WASHINGTON– China and Russia both facilitate human rights violations in North Korea by evading international sanctions, forcing refugees back to North Korea and enabling human trafficking across the Chinese border, experts said at a Thursday webinar.

“These two great powers, China and Russia, in broad daylight, supporting these egregious human rights violations inevitably has implications for international order,” said Katrin Fraser Katz, a fellow and Korea expert from the Center for Strategic and International Studies think tank. “If it’s not responded to, the question arises, ‘what can these actors get away with on the global stage?’”

She referenced a recent report from last month by the George W. Bush Institute and the Center for Strategic and International Studies that said China and Russia are complicit in these human rights violations in several ways, including political support for North Korea’s regime, noncompliance with international sanctions and attempting to block U.N. initiatives to advance human rights in North Korea.

This new report builds off of a 2014 U.N. report on human rights violations in North Korea. Those violations followed nine specific areas, including crimes against humanity, discrimination and prison camp detention.
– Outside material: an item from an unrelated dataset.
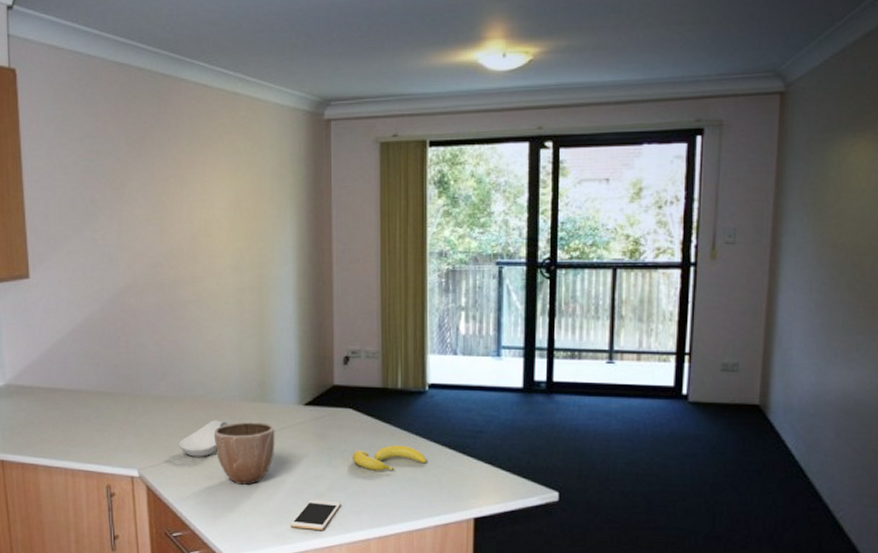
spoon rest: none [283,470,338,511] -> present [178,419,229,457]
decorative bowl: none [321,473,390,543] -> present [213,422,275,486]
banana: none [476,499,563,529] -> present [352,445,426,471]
The White House has been closely following how North Korea has been providing weapons to Russia for its war in Ukraine. According to last month’s report, the arms trade between North Korea and Russia suggests the need for “ongoing close attention, as it has the potential to further embolden North Korea in its weapons development and human rights violations.”

During the panel, Katz said that when it comes to paving a way forward with this issue, security and human rights appear to be “two sides of the same coin.”

“Progress on the security front can’t happen as long as North Korea’s repression of its people remains where it currently is,” Katz said. “That’s both because North Korea relies on forced labor to get hard currency to fund its weapons program.”

But progress on this issue is at a standstill. “China and Russia want to enable North Korea because they want to be in a world where they can do these kinds of things to their own people with impunity,” Katz said. “Ultimately, the readers of this report, I hope, will look at this and reflect. These are great powers wanting to create a world in which these types of violations can go unaddressed.”

Katz added, “We have to ask, ‘what kind of world do we want to live in?”